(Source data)
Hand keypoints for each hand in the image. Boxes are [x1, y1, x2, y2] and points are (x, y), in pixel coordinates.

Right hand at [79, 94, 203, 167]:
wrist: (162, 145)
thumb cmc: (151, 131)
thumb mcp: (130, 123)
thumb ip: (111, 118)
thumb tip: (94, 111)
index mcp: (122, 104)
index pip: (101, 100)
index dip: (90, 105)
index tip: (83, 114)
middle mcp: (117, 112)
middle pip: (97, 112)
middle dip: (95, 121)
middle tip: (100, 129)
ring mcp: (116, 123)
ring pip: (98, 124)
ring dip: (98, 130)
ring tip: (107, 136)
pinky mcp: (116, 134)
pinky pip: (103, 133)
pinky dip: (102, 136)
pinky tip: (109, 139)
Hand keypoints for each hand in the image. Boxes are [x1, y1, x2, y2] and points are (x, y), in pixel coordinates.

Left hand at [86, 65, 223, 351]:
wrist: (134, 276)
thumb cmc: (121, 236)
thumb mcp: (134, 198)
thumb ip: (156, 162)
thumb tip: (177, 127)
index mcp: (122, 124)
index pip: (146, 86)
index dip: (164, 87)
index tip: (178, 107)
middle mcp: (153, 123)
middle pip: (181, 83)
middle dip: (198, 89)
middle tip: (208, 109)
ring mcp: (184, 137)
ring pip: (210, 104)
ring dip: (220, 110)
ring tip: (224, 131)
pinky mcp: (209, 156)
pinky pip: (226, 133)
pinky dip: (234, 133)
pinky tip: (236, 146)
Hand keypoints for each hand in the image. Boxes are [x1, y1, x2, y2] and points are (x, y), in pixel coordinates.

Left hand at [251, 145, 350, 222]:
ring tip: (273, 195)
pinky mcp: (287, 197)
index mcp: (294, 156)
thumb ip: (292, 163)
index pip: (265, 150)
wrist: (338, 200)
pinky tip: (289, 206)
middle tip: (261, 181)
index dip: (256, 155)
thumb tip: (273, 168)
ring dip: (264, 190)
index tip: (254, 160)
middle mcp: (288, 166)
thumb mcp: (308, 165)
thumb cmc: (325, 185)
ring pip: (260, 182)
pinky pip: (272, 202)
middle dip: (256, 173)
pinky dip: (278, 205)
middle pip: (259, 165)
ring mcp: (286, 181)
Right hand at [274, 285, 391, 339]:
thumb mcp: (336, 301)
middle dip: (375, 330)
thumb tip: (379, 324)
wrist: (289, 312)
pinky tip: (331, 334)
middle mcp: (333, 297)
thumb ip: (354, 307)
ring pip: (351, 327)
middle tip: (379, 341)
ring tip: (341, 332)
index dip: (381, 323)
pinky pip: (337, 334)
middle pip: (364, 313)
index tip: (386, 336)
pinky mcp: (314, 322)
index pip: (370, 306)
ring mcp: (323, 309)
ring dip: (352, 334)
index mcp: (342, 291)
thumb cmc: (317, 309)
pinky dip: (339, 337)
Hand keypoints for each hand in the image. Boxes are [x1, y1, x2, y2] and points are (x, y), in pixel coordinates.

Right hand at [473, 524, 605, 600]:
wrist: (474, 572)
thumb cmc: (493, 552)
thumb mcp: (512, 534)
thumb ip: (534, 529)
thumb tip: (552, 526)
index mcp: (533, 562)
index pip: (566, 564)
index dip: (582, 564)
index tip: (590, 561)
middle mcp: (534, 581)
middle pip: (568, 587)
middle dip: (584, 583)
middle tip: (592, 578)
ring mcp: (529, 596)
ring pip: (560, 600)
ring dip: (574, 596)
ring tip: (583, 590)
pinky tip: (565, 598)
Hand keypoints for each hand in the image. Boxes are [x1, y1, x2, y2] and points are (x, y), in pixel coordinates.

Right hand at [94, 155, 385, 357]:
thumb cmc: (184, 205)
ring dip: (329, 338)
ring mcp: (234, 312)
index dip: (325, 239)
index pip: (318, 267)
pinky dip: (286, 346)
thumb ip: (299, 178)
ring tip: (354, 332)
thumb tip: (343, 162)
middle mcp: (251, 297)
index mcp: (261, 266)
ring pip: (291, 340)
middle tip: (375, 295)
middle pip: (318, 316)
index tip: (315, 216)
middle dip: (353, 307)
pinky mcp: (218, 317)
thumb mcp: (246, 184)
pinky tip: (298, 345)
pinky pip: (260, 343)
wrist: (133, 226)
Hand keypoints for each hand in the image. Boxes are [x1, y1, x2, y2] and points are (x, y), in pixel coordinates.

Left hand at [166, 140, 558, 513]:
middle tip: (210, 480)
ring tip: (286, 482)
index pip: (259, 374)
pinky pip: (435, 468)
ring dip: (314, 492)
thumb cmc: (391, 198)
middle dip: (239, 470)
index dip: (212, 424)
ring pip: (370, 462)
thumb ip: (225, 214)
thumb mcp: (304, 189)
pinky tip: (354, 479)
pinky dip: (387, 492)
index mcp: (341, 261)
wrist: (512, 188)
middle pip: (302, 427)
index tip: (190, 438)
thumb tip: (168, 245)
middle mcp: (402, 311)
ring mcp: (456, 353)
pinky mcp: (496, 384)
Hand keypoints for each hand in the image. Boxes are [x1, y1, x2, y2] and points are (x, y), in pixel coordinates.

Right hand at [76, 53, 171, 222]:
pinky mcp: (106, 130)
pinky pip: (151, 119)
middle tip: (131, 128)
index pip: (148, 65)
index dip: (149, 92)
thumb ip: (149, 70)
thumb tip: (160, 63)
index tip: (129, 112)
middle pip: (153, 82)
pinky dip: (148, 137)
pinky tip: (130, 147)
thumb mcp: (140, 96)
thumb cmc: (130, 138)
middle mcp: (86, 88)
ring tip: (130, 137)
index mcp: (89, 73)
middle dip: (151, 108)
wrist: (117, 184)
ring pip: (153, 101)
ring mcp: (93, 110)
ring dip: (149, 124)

* Assignment *
Check each line of the entries, and copy the ones that contain "Left".

* Written answer *
Left hand at [86, 65, 223, 351]:
Left hand at [251, 145, 350, 222]:
Left hand at [166, 140, 558, 513]:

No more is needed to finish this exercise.